Histoblood group antigens, viruses & asthma excerbation

组织血型抗原、病毒

• 批准号: 6913850
• 负责人: John V Fahy
• 金额: $ 53.21万
• 依托单位: UNIVERSITY OF CALIFORNIA, SAN FRANCISCO
• 依托单位国家: 美国
• 财政年份: 2005
• 资助国家: 美国
• 起止时间: 2005-07-01 至 2009-05-31
• 项目状态: 已结题
• 来源: https://reporter.nih.gov/project-details/6913850
• 关键词: asthma; blood group antigens; clinical research; common cold; disease /disorder proneness /risk; enzyme activity; fucose; genetic susceptibility; glycosidases; hexosyltransferase; human subject; human tissue; immunocytochemistry; immunogenetics; microarray technology; mucins; patient oriented research; respiratory epithelium; respiratory infections; rhinovirus; virus infection mechanism

DESCRIPTION (provided by applicant): The objective is to explore the role of histoblood group antigens in virus-induced asthma exacerbations. These antigens (ABH and Lewis) decorate O- and N-linked glycans on mucin and epithelial glycoproteins, respectively. Glycan synthesis involves glycosyltransferases, including fucosyltransferases encoded by FUT genes; glycan degradation involves glycosidases, including fucosidase. "Secretor status" is defined by FUT2 activity in epithelial cells, which forms the H antigen and allows subsequent synthesis and secretion of A, B, and Lewis B antigens. In preliminary data, we found that asthmatic subjects with frequent exacerbations are more likely than non-exacerbators to be secretors, that secretors more frequently report that a cold causes asthma, and that sputum in stable asthma has abnormally high fucosidase activity. This suggests that airway glycans are subjected to 2 competing homoeostatic influences, a) the diversity and activity of glycosyltransferases within cells that synthesize glycans, and b) the diversity and activity of glycosidases that turn over and remodel them in the airway lumen. We hypothesize that secretor positive asthmatic subjects are susceptible to virus-induced asthma exacerbation and that abnormal glycosidase activity in secretions modifies the glycan coat and promotes virus-induced exacerbation.

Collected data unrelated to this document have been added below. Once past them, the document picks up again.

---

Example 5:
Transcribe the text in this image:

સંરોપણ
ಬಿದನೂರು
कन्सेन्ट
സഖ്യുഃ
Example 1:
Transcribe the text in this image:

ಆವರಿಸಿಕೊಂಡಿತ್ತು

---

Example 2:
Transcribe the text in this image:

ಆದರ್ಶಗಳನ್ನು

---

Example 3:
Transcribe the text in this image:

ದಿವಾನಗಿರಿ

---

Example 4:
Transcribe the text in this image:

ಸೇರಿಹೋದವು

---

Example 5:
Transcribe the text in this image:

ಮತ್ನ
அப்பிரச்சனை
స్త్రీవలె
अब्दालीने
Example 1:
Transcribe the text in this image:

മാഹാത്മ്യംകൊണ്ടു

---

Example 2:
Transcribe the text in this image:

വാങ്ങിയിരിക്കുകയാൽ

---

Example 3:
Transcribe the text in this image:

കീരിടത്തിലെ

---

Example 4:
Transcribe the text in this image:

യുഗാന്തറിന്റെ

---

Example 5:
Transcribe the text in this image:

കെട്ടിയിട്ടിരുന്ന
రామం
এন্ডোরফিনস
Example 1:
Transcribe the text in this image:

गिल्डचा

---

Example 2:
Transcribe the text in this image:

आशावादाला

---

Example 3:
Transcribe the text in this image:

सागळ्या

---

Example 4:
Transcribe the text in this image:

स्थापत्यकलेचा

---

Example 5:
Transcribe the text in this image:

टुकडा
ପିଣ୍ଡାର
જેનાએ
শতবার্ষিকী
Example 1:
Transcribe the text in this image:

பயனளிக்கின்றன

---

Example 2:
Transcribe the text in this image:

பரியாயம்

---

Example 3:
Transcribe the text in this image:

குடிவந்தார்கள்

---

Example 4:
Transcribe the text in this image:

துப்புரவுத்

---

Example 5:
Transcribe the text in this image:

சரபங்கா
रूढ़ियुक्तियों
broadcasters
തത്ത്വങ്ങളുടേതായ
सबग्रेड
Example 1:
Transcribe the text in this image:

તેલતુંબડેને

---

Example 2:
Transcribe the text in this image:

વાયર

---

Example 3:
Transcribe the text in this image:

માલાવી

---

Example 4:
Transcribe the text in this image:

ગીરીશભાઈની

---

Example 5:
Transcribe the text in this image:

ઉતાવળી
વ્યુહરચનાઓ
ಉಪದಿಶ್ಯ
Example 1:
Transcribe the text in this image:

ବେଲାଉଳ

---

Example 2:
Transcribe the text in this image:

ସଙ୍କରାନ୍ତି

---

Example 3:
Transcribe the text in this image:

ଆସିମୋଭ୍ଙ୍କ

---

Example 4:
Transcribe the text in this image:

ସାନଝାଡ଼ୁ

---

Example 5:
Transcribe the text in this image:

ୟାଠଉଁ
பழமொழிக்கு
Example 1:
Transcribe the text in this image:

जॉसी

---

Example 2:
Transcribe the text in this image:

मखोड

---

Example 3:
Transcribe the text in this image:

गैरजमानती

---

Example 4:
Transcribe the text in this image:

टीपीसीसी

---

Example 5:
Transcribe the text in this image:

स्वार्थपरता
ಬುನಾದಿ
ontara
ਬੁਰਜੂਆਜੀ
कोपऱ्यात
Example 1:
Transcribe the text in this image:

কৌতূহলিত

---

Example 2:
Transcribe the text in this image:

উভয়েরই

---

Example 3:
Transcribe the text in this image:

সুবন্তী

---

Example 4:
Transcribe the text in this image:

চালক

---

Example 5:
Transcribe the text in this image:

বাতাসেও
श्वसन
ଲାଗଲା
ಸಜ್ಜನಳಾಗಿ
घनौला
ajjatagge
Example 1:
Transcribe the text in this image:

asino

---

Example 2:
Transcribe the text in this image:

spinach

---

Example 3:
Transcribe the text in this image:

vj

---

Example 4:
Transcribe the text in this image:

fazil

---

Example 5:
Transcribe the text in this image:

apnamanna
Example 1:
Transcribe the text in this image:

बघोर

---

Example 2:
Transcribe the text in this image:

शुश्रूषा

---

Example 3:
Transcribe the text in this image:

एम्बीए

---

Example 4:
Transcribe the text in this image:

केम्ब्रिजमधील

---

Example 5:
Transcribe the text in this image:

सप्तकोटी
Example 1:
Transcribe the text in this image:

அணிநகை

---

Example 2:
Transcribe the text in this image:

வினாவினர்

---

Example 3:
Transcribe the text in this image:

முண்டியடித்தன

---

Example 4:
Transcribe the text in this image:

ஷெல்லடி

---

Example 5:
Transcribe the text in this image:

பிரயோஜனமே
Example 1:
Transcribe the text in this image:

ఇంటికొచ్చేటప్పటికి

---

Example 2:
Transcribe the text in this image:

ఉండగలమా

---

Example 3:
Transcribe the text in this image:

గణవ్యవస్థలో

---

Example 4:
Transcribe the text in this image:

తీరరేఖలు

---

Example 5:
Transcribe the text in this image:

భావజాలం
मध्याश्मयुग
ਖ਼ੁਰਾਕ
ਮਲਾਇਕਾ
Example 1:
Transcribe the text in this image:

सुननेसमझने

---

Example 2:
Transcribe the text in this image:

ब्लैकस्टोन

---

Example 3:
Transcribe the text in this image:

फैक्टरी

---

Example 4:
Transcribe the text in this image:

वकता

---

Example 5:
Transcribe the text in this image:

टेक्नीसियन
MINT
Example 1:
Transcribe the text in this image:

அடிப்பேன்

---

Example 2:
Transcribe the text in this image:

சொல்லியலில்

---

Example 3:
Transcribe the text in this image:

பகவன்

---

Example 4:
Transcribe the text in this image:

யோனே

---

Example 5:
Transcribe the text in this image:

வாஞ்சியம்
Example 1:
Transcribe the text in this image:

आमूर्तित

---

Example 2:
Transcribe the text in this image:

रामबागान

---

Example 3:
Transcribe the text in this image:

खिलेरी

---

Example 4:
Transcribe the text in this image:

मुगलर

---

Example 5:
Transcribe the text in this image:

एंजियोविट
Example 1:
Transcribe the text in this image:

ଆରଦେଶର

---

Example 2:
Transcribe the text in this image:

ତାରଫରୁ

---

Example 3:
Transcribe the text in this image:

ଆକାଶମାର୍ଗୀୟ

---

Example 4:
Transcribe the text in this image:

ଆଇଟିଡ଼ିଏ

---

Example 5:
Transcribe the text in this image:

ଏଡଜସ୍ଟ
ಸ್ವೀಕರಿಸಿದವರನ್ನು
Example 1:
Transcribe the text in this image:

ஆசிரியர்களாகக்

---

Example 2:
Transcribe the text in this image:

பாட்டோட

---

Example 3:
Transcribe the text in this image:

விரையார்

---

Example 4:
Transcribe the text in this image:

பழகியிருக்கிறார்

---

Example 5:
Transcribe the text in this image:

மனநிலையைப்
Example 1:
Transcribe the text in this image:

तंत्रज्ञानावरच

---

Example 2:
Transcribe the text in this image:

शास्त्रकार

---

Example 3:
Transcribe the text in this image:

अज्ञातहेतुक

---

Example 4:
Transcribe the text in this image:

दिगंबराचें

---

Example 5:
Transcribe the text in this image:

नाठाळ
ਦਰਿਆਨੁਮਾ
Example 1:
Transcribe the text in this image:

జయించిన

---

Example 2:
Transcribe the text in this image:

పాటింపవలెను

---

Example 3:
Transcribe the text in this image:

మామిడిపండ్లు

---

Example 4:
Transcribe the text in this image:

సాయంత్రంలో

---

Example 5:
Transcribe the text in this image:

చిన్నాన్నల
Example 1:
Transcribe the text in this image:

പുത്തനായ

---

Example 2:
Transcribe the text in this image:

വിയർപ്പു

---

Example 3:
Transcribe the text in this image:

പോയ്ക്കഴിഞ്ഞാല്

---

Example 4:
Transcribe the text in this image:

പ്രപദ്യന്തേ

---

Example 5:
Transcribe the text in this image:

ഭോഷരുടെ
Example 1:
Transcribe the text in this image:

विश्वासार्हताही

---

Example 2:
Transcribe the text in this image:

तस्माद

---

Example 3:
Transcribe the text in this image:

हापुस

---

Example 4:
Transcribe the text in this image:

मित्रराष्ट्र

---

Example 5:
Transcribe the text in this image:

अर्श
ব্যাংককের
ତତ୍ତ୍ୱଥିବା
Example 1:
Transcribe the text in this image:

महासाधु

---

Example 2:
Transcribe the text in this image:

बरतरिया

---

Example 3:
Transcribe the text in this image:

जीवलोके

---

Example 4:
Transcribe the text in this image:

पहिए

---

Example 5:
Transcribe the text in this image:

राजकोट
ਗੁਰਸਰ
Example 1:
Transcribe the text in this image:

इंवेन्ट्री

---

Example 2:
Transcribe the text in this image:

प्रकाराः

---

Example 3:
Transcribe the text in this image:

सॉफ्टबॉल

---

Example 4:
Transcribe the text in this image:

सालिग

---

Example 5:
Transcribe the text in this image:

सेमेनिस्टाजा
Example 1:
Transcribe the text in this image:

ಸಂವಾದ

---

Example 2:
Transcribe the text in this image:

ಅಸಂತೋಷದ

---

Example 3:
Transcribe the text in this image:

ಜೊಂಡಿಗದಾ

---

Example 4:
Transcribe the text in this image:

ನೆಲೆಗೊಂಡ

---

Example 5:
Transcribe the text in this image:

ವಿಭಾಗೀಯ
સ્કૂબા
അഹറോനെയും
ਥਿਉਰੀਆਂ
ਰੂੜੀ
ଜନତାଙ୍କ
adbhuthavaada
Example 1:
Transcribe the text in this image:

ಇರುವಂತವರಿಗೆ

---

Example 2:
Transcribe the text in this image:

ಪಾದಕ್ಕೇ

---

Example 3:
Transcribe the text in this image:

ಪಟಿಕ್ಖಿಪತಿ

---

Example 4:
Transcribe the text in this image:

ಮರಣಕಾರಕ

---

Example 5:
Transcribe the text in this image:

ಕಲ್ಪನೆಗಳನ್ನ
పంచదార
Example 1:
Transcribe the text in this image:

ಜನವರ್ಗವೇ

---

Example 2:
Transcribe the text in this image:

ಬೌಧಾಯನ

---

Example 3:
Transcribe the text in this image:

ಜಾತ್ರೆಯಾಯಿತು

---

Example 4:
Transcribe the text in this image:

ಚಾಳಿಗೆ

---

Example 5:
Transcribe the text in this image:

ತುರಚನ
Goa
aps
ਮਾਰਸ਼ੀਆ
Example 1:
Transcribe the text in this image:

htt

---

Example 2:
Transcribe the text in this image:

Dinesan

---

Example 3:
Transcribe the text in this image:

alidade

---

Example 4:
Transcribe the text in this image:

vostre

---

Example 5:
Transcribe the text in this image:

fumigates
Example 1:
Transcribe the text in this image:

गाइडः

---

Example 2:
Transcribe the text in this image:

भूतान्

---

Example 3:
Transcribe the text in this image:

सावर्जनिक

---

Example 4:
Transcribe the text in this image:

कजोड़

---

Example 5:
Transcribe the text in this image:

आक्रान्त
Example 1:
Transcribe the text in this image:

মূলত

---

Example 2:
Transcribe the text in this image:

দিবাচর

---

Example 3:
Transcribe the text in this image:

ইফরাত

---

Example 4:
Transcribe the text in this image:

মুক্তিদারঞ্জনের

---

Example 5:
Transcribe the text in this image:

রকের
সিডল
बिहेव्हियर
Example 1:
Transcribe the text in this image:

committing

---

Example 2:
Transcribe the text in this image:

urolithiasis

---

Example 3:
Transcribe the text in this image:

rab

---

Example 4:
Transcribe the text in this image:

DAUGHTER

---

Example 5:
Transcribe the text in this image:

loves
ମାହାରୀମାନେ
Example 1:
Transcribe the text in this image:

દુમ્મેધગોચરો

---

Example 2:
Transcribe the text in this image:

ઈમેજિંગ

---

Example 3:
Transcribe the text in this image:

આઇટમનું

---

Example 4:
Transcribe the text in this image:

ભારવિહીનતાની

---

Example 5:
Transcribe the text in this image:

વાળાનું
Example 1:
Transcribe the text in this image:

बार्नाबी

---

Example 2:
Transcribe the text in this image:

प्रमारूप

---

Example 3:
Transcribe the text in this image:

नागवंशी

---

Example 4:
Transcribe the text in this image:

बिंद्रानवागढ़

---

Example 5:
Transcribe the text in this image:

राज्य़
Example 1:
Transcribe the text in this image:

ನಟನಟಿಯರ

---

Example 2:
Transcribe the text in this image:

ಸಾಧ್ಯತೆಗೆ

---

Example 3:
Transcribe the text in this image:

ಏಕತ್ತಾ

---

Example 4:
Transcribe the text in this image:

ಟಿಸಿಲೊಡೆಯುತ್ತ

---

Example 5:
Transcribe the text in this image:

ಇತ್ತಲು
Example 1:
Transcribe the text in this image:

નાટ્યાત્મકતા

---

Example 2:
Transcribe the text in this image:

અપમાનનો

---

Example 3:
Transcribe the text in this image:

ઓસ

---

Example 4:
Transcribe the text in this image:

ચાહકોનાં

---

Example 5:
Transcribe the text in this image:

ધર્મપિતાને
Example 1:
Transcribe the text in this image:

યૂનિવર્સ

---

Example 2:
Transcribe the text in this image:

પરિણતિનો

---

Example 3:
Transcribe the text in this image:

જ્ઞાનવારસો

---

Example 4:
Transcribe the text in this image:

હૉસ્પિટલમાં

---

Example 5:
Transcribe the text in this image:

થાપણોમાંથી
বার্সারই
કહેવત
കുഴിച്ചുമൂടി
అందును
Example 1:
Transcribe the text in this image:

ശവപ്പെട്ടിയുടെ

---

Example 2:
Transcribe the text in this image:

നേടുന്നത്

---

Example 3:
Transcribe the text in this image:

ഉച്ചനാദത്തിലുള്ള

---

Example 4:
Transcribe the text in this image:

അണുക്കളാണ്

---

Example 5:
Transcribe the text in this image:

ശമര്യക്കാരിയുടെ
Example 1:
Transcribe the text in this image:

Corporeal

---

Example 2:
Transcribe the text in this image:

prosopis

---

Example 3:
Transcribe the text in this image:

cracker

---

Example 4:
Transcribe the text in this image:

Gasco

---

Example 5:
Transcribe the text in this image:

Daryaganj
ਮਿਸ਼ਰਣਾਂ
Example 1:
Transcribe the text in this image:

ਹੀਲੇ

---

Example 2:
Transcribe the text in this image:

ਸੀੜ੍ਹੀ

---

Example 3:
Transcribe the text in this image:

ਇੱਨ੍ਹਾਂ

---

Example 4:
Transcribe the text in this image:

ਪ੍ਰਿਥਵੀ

In Aim 1, we propose a case control study to compare secretor status in hospitalized asthmatics and outpatient asthmatics without a history of exacerbation. The relationships between secretor status and FUT gene and histo-blood group antigen expression in airway epithelial cells will also be established. In Aims 2 and 3, we will determine if binding of rhinovirus to airway mucins or to airway epithelial cells is influenced by secretor status or by fucosidase activity. In Aim 4 we will determine if Th2 cytokines influence epithelial cell susceptibility to rhinovirus infection by changing epithelial cell expression of glycolytransferases or glycosidases. These are novel lines of inquiry into the mechanisms of virus-induced asthma exacerbation and may prompt novel treatments.

描述（由申请方提供）：目的是探索组织抗原组抗原在病毒诱导的哮喘急性发作中的作用。这些抗原（ABH和刘易斯）分别修饰粘蛋白和上皮糖蛋白上的O-和N-连接聚糖。聚糖合成涉及糖基转移酶，包括由FUT基因编码的岩藻糖基转移酶;聚糖降解涉及糖苷酶，包括岩藻糖苷酶。“分泌状态”由上皮细胞中的FUT 2活性定义，其形成H抗原并允许随后合成和分泌A、B和刘易斯B抗原。在初步数据中，我们发现，哮喘患者频繁加重比非急性加重更可能是分泌型，分泌型更频繁地报告感冒引起哮喘，稳定型哮喘患者的痰液具有异常高的岩藻糖苷酶活性。这表明气道聚糖受到2种竞争性同源平衡影响，a）合成聚糖的细胞内糖基转移酶的多样性和活性，以及B）在气道腔中翻转和重塑聚糖的糖基化酶的多样性和活性。我们假设分泌物阳性的哮喘受试者对病毒诱导的哮喘急性发作易感，并且分泌物中的糖苷酶活性异常改变聚糖涂层并促进病毒诱导的急性发作。在目的1中，我们提出了一个病例对照研究，以比较分泌状态的住院哮喘患者和门诊哮喘无加重史。本研究也将建立呼吸道上皮细胞分泌状态与FUT基因及组织血型抗原表达之间的关系。在目标2和3中，我们将确定鼻病毒与气道粘蛋白或气道上皮细胞的结合是否受分泌状态或岩藻糖苷酶活性的影响。在目的4中，我们将确定Th 2细胞因子是否通过改变上皮细胞糖基转移酶或糖基化酶的表达来影响上皮细胞对鼻病毒感染的易感性。 这些是对病毒诱导的哮喘急性发作机制的新的调查路线，并可能促进新的治疗方法。